EXERCISE
Pull out the lines of the records below verbatim, starting at the very first line and ending at the line containing "Restaurantservice?", with that line included.

——————————

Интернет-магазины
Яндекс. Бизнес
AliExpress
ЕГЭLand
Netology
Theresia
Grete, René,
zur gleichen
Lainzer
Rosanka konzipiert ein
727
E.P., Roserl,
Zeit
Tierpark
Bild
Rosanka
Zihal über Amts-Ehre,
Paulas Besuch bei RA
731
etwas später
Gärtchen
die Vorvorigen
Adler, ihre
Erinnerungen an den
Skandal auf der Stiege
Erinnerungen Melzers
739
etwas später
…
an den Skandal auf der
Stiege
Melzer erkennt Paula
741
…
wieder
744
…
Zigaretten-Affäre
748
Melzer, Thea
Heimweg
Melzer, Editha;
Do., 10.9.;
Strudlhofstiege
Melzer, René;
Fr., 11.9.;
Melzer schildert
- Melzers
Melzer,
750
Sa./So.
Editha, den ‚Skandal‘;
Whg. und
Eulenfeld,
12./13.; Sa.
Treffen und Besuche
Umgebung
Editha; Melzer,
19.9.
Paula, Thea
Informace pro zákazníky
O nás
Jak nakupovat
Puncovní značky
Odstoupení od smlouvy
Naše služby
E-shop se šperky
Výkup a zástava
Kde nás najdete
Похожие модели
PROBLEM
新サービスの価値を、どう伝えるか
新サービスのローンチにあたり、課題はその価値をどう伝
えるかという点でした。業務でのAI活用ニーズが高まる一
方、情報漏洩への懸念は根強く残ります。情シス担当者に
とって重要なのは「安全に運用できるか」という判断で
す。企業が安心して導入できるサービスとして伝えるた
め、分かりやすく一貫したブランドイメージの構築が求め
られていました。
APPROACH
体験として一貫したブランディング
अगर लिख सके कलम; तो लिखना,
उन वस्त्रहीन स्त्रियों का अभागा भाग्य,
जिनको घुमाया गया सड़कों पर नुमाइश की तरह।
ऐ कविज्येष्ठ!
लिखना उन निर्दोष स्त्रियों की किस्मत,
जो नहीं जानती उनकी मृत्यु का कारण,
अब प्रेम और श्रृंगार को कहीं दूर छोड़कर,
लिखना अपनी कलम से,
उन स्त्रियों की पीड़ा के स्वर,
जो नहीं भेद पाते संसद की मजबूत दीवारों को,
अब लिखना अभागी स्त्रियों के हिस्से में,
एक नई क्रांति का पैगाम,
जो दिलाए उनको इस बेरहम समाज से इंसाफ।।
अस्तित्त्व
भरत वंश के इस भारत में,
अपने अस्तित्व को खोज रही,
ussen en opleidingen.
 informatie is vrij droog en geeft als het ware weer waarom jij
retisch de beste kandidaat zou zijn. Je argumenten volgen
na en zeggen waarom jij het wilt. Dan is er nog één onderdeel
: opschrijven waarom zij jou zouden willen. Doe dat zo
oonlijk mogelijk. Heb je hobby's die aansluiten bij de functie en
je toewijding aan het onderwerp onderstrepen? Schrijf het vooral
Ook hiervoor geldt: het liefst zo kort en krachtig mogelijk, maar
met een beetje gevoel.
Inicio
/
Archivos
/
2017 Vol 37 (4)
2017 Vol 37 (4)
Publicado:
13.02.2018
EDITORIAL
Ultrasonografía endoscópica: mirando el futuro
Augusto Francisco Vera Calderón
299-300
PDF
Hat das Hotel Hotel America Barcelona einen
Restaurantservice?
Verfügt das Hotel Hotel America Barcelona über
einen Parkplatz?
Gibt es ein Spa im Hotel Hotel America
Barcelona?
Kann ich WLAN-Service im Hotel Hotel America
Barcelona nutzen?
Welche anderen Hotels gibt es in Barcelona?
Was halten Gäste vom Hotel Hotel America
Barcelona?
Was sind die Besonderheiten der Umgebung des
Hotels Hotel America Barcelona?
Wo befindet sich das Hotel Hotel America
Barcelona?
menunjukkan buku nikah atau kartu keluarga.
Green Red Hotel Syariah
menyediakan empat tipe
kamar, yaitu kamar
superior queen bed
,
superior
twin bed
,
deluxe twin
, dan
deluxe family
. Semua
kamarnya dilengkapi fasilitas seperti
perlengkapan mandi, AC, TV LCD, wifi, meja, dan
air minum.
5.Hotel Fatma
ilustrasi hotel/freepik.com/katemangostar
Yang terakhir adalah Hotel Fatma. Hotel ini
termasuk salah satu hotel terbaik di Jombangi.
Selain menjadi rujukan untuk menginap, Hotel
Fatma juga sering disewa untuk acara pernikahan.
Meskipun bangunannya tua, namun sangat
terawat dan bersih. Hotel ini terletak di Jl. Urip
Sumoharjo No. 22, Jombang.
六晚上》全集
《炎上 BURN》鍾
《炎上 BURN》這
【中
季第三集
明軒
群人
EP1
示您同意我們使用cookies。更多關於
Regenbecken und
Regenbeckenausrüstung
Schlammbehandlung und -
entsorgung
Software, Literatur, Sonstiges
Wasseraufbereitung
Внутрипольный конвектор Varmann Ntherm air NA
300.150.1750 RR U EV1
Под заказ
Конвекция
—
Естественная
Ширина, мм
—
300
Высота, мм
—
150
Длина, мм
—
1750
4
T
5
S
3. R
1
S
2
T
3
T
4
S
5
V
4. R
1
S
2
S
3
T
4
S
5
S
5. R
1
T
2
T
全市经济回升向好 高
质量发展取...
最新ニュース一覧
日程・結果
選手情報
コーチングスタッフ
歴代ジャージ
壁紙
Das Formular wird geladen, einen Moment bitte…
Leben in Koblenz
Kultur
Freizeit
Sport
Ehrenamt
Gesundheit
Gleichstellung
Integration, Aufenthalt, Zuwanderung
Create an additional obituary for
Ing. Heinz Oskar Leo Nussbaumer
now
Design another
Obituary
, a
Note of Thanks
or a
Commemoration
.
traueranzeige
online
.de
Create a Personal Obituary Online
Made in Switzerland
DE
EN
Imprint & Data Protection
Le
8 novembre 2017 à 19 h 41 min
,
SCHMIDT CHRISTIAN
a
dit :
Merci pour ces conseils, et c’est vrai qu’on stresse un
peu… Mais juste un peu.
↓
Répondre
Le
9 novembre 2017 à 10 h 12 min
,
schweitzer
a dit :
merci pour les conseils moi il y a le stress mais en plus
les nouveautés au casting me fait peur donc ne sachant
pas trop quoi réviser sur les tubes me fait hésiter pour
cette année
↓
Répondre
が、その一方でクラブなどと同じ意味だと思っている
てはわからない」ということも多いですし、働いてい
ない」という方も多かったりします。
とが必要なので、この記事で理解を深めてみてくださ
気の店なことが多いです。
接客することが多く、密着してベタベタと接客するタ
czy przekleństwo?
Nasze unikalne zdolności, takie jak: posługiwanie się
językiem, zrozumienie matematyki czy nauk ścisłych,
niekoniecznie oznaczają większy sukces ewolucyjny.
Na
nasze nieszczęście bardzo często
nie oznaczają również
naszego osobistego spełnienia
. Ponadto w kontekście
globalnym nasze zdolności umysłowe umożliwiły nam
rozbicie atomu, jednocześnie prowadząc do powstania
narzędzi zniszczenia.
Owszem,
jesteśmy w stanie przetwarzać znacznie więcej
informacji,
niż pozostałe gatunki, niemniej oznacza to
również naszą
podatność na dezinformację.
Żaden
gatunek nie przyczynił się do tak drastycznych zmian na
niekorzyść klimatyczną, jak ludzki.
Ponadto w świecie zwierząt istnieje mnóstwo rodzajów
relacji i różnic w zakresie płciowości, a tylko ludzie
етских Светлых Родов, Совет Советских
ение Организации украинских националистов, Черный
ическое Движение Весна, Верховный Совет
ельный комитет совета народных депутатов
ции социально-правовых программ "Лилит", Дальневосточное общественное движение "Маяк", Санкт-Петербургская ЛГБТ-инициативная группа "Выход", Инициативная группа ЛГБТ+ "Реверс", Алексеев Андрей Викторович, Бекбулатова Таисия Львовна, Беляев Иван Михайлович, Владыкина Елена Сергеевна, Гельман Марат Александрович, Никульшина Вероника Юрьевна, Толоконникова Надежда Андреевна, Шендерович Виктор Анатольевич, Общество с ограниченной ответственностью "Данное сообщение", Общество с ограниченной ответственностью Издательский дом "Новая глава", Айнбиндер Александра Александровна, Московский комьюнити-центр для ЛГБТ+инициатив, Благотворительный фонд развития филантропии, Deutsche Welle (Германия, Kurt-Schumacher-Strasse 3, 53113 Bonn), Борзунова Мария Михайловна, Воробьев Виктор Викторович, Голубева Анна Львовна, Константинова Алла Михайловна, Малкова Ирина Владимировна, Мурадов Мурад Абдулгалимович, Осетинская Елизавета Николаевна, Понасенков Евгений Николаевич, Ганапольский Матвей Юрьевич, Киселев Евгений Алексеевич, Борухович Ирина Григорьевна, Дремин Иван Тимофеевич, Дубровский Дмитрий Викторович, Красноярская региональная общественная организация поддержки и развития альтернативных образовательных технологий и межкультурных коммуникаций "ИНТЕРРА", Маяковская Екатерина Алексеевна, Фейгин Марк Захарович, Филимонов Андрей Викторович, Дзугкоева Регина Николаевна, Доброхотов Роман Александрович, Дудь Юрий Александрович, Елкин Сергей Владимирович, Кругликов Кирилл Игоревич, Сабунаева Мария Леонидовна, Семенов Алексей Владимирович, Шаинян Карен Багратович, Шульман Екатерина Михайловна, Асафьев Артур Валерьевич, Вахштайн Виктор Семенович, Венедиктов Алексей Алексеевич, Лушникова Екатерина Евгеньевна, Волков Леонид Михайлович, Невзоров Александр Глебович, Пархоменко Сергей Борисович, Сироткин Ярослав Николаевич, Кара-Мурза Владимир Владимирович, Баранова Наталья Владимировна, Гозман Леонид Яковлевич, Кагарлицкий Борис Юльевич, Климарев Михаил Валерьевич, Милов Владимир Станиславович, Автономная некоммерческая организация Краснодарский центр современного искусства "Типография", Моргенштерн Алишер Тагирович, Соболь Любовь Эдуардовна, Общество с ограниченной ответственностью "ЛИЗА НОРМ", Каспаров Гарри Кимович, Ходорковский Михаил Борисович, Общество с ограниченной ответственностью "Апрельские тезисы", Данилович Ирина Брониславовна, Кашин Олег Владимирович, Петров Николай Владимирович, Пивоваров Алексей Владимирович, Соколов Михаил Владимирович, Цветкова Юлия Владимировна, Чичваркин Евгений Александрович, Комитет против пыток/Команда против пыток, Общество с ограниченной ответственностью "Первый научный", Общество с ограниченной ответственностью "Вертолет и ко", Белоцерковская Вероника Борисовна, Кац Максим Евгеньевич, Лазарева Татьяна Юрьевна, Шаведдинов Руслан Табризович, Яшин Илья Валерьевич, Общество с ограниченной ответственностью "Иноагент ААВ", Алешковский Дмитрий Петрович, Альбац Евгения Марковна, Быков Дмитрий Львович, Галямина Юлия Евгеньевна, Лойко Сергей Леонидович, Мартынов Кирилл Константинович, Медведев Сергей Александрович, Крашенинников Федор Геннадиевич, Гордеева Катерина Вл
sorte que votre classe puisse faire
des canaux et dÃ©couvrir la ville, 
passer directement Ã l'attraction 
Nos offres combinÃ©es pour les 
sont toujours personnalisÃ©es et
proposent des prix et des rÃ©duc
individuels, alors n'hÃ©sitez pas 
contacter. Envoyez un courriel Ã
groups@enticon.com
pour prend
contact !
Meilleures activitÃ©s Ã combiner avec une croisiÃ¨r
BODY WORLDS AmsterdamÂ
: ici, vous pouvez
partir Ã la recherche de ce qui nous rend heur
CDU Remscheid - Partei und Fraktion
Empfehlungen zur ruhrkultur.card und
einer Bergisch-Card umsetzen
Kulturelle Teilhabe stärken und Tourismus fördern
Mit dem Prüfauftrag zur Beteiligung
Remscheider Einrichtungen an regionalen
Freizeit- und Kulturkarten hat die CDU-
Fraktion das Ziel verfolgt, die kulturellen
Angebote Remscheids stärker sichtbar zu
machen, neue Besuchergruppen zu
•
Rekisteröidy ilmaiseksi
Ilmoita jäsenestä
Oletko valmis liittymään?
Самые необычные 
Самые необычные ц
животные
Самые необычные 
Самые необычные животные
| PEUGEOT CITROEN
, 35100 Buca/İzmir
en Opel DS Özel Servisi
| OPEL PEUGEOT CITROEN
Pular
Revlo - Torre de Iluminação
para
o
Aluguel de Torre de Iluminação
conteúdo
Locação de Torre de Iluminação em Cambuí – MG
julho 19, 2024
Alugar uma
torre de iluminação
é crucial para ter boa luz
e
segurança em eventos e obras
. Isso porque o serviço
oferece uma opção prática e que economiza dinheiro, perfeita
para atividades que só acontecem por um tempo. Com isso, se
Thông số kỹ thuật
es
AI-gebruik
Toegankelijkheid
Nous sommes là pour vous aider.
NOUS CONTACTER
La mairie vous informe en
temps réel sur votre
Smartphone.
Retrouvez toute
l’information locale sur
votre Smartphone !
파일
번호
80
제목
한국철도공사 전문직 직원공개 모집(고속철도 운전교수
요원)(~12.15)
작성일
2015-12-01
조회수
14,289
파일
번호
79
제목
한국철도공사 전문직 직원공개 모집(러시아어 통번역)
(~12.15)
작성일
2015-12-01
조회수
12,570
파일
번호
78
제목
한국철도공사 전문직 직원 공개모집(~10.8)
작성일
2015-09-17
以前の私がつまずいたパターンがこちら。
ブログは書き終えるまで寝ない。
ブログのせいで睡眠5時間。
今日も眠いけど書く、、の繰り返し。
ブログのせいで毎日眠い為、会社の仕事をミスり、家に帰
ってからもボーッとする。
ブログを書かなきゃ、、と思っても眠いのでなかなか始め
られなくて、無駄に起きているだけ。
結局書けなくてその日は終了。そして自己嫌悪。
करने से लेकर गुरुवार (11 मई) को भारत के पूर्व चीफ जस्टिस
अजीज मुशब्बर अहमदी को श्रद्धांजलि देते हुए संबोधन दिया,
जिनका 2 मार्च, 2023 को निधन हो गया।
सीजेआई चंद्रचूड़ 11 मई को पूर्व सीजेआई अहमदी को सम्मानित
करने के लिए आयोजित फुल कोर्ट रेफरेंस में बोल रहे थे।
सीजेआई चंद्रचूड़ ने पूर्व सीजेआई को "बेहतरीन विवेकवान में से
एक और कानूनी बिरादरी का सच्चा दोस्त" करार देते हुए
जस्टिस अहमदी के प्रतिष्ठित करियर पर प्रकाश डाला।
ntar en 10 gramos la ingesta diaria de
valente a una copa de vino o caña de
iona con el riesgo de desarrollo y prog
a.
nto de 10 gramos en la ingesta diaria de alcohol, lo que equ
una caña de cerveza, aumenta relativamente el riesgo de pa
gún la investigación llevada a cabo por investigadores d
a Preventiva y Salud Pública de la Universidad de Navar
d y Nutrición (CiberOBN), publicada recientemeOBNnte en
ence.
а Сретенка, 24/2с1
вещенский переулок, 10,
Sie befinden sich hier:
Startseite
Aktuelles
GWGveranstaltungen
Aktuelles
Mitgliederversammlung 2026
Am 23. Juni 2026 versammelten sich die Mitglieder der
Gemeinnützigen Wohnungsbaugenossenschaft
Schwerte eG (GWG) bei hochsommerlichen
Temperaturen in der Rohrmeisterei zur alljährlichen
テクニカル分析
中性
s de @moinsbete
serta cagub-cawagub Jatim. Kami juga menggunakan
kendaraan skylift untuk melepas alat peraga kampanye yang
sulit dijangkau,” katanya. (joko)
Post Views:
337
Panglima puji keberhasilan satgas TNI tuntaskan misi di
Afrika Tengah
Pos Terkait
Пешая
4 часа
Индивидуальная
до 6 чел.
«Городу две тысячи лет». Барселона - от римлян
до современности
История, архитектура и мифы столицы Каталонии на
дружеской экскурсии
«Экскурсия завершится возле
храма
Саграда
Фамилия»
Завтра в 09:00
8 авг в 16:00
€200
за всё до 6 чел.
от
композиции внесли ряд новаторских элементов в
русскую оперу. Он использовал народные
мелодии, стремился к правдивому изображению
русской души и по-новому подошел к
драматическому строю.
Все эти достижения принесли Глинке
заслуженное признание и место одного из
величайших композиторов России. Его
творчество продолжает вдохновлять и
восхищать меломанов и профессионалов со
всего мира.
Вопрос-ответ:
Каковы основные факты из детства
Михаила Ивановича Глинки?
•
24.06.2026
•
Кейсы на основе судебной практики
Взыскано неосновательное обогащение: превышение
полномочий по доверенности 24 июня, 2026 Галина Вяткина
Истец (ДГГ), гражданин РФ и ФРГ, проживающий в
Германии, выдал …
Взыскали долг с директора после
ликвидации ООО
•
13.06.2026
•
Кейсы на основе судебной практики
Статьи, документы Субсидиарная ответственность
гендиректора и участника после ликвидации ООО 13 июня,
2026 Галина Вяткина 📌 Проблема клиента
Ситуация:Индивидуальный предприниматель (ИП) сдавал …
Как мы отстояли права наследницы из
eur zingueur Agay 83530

——————————

OUTPUT BELOW
Интернет-магазины
Яндекс. Бизнес
AliExpress
ЕГЭLand
Netology
Theresia
Grete, René,
zur gleichen
Lainzer
Rosanka konzipiert ein
727
E.P., Roserl,
Zeit
Tierpark
Bild
Rosanka
Zihal über Amts-Ehre,
Paulas Besuch bei RA
731
etwas später
Gärtchen
die Vorvorigen
Adler, ihre
Erinnerungen an den
Skandal auf der Stiege
Erinnerungen Melzers
739
etwas später
…
an den Skandal auf der
Stiege
Melzer erkennt Paula
741
…
wieder
744
…
Zigaretten-Affäre
748
Melzer, Thea
Heimweg
Melzer, Editha;
Do., 10.9.;
Strudlhofstiege
Melzer, René;
Fr., 11.9.;
Melzer schildert
- Melzers
Melzer,
750
Sa./So.
Editha, den ‚Skandal‘;
Whg. und
Eulenfeld,
12./13.; Sa.
Treffen und Besuche
Umgebung
Editha; Melzer,
19.9.
Paula, Thea
Informace pro zákazníky
O nás
Jak nakupovat
Puncovní značky
Odstoupení od smlouvy
Naše služby
E-shop se šperky
Výkup a zástava
Kde nás najdete
Похожие модели
PROBLEM
新サービスの価値を、どう伝えるか
新サービスのローンチにあたり、課題はその価値をどう伝
えるかという点でした。業務でのAI活用ニーズが高まる一
方、情報漏洩への懸念は根強く残ります。情シス担当者に
とって重要なのは「安全に運用できるか」という判断で
す。企業が安心して導入できるサービスとして伝えるた
め、分かりやすく一貫したブランドイメージの構築が求め
られていました。
APPROACH
体験として一貫したブランディング
अगर लिख सके कलम; तो लिखना,
उन वस्त्रहीन स्त्रियों का अभागा भाग्य,
जिनको घुमाया गया सड़कों पर नुमाइश की तरह।
ऐ कविज्येष्ठ!
लिखना उन निर्दोष स्त्रियों की किस्मत,
जो नहीं जानती उनकी मृत्यु का कारण,
अब प्रेम और श्रृंगार को कहीं दूर छोड़कर,
लिखना अपनी कलम से,
उन स्त्रियों की पीड़ा के स्वर,
जो नहीं भेद पाते संसद की मजबूत दीवारों को,
अब लिखना अभागी स्त्रियों के हिस्से में,
एक नई क्रांति का पैगाम,
जो दिलाए उनको इस बेरहम समाज से इंसाफ।।
अस्तित्त्व
भरत वंश के इस भारत में,
अपने अस्तित्व को खोज रही,
ussen en opleidingen.
 informatie is vrij droog en geeft als het ware weer waarom jij
retisch de beste kandidaat zou zijn. Je argumenten volgen
na en zeggen waarom jij het wilt. Dan is er nog één onderdeel
: opschrijven waarom zij jou zouden willen. Doe dat zo
oonlijk mogelijk. Heb je hobby's die aansluiten bij de functie en
je toewijding aan het onderwerp onderstrepen? Schrijf het vooral
Ook hiervoor geldt: het liefst zo kort en krachtig mogelijk, maar
met een beetje gevoel.
Inicio
/
Archivos
/
2017 Vol 37 (4)
2017 Vol 37 (4)
Publicado:
13.02.2018
EDITORIAL
Ultrasonografía endoscópica: mirando el futuro
Augusto Francisco Vera Calderón
299-300
PDF
Hat das Hotel Hotel America Barcelona einen
Restaurantservice?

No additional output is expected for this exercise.